Yasuo Tabata was known for his superb ability to take punishment due to his intense physical training. His ace-in-the-hole were leg kicks and elbows. He was rated No.1 in middleweight in the Radjamnern rating. He defeated both Steve Sheperd and Blinky Rodriguez. His fight against Fred Royers was his last fight. Genshu Igari was another great the golden era of Japanese kickboxing. In his career, he defeated three champions from Thailand (I forgot the spelling of their names, but one of them unified both the Lumpinee and Radjamnern titles). One of his asset was his straight right. He studied the style of martial arts called nippon kenpo, which was full-contact/point fighting competition with armor. The style is known for the straight punches, and some of the accomplished boxers and kickboxers came from this style. Igari combined muay thai and the straight right of nippon kenpo to score numerous KOs. Igar beat Tabata twice and these fights are considered to be some of the classic in the golden era of Japanese kickboxing. Igari KOed Ray McCallum. Both Igari and Tabata later served as judge and referee for K-1.
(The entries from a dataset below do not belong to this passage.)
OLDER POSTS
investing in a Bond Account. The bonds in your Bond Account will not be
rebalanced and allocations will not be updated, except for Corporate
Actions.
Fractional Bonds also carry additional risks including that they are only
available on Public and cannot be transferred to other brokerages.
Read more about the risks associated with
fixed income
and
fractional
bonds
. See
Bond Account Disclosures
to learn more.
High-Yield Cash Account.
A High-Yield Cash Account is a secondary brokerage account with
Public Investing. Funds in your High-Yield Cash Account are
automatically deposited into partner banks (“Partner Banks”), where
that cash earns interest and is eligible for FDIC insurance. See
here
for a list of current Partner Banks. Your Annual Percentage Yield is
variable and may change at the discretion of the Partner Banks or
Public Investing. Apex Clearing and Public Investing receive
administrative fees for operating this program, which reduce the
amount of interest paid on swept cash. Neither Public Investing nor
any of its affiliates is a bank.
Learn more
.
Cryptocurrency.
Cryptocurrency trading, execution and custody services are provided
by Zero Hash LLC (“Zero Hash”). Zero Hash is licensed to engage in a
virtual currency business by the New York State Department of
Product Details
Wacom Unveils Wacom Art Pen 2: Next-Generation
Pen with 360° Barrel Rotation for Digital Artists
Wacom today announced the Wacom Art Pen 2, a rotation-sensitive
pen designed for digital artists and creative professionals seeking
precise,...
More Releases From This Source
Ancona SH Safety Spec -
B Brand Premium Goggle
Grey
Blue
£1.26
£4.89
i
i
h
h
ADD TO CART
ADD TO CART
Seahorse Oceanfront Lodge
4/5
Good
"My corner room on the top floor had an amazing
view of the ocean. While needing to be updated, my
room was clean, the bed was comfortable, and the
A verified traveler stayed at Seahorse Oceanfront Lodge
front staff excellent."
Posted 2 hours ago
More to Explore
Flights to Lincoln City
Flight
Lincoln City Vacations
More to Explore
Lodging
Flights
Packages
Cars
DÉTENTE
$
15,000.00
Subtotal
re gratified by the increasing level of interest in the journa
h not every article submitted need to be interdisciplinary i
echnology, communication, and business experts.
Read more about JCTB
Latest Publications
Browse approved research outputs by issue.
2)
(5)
Mitsuo Shima was a senior of Toshio Fujiwara in the Mejiro Gym. He was the first to defeat the champion of Thailand (I don't remember which stadium). Neither Lumpinee or Radjamnern title was at stake. There was a time the officials in Thailand considered to establish something like, "world muay thai federation." Shima was given a chance to fight the champion of either Lumpinee or Radjamnern for the new crown. He ended up winning the title by ko. He was a typical Japanese muay thai fighter;long-range punches and leg kicks. He scored many kos with those techniques.

Kunimitsu Okao was not undefeated. He was the first fighter of the Mejiro Gym. In those days ( as in today) being a top in Japan meant that he could be matched against the Thais. It is impossible to remain undefeated. He was not the teacher of Katsuyuki Suzuki either. He was supposed to be the first to fight Urquidez. But he suffered some injury in his hip, so he withdrew. Instead, Suzuki was appointed to fight Urquidez as the last minute substitute despite the fact he had just returned from Hiroshima (he was not a full-time fighter). After Suzuki was defeated, Okao finally faced Urquidez. It is true the knees and elbows to the head were prohibited. But in my opinion, it was Okao's fault to get beat. He was so cocky to use less and less leg kicks and clearly see he thought he could get away with his punches alone. Eventually he ran out of gas and got KOed.

In overall, the Japanese fighters excell in the leg kicks and long range punches. This is because the highest aim both the fighters and fans have is to win the title in Thailand (either Lumpninee or Radjamnern). Since they fight the same weight classes as the Thais, the Japanese had to focus on something the Thais do not. You can expect the majority of the Japanese fighters to fit into this mode. Fujiwara was exception. In addition to the leg kicks and long-range punches, he was versatile in the body kicks, head kicks, knees, elbows, and clinch.